Does anyone have experience with the Canon PowerShot SD400? 

In terms of size, price, shutter speed, and movie capabilities, it seems to meet my needs. I've seen lots of positive reviews, but I've seen enough negative reviews to make me wonder...seems it might not be so durable? A cracked LCD is the most common complaint. I'm guessing that the majority of the people who write on-line reviews are the ones who are not satisfied, so I don't know how seriously to take them.


----------



## Livingston (Jan 8, 2004)

If you are looking for a waterproof camera for cheap, pick up a Sony DSC-U60. I don't think they are making them anymore, but last saw them for under $200. No zoom and only 2mpix, but can be carabinered to your PFD, takes a quality picture...

http://www.americanwhitewater.org/photos/?photoid=8670

...and is pretty rugged. If you can find one, it's a simple point and shoot that turns on in less than 2 seconds. Mine broke and I'll probably upgrade to the new Optio WPi.

§ ACTIVITIES:
• 1. Decide whether each statement agrees with the camera forum thread above. Answer yes or no for each, and quote the words of the thread that decide it.
(a) A cracked LCD is the complaint most often made about the Canon PowerShot SD400.
(b) The Sony DSC-U60 has a zoom.
(c) The first poster guesses that most people who write online reviews are satisfied with their purchase.
• 2. Copy out the camera forum thread from "Does anyone have" to "a quality picture...".

§ SOURCE INFORMATION:
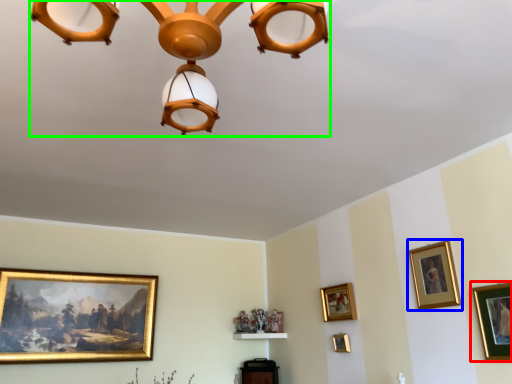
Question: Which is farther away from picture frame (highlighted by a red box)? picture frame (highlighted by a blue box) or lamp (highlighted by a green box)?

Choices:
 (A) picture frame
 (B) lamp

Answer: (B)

---

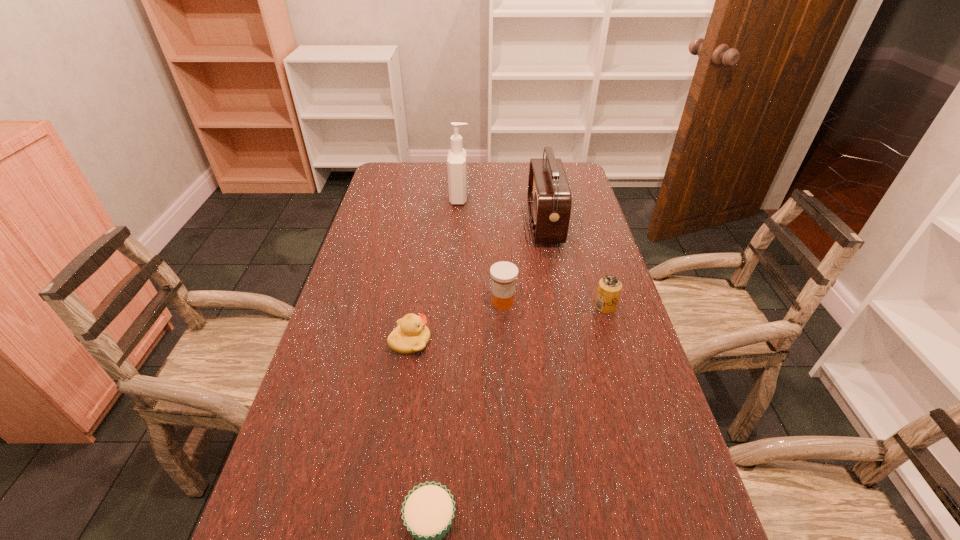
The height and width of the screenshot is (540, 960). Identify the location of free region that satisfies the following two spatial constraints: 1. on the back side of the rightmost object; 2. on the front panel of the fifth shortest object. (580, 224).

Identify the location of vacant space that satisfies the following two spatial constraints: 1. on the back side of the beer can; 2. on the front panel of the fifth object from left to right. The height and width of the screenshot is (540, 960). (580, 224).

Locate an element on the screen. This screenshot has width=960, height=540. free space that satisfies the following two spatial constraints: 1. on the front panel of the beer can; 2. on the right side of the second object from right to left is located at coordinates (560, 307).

...

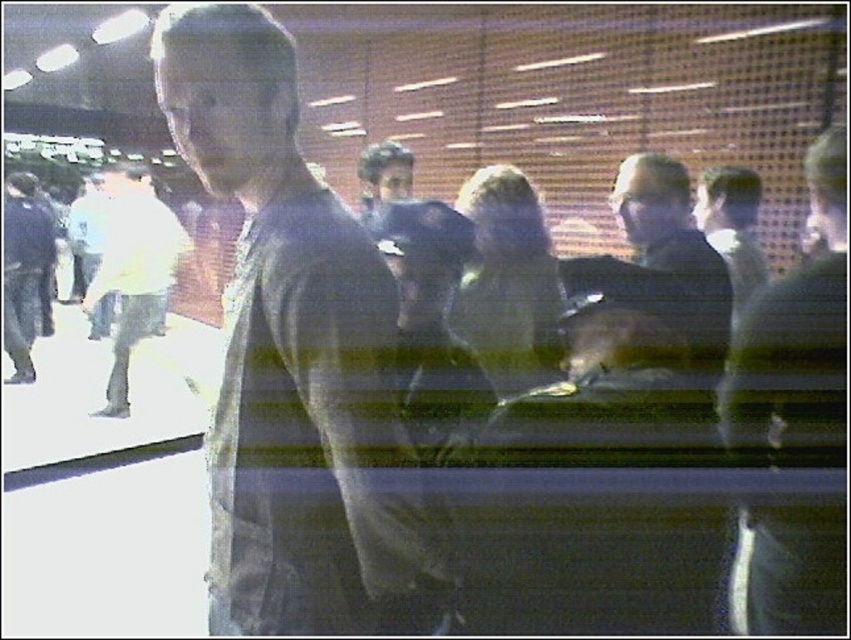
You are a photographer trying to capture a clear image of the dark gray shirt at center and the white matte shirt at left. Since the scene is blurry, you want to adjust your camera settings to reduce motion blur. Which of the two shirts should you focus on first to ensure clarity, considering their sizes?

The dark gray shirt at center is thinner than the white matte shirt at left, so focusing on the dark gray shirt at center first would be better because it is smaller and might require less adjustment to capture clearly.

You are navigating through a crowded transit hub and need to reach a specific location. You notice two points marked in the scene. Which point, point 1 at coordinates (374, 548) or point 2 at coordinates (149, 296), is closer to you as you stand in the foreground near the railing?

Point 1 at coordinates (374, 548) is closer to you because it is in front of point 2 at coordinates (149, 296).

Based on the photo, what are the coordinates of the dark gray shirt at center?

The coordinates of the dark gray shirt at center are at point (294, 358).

§ TASK-BY-TASK SOLUTIONS:
• 1.
(a) Yes: "A cracked LCD is the most common complaint."
(b) No: "No zoom and only 2mpix"
(c) No: "I'm guessing that the majority of the people who write on-line reviews are the ones who are not satisfied"

• 2.
Does anyone have experience with the Canon PowerShot SD400? 

In terms of size, price, shutter speed, and movie capabilities, it seems to meet my needs. I've seen lots of positive reviews, but I've seen enough negative reviews to make me wonder...seems it might not be so durable? A cracked LCD is the most common complaint. I'm guessing that the majority of the people who write on-line reviews are the ones who are not satisfied, so I don't know how seriously to take them.


----------



## Livingston (Jan 8, 2004)

If you are looking for a waterproof camera for cheap, pick up a Sony DSC-U60. I don't think they are making them anymore, but last saw them for under $200. No zoom and only 2mpix, but can be carabinered to your PFD, takes a quality picture...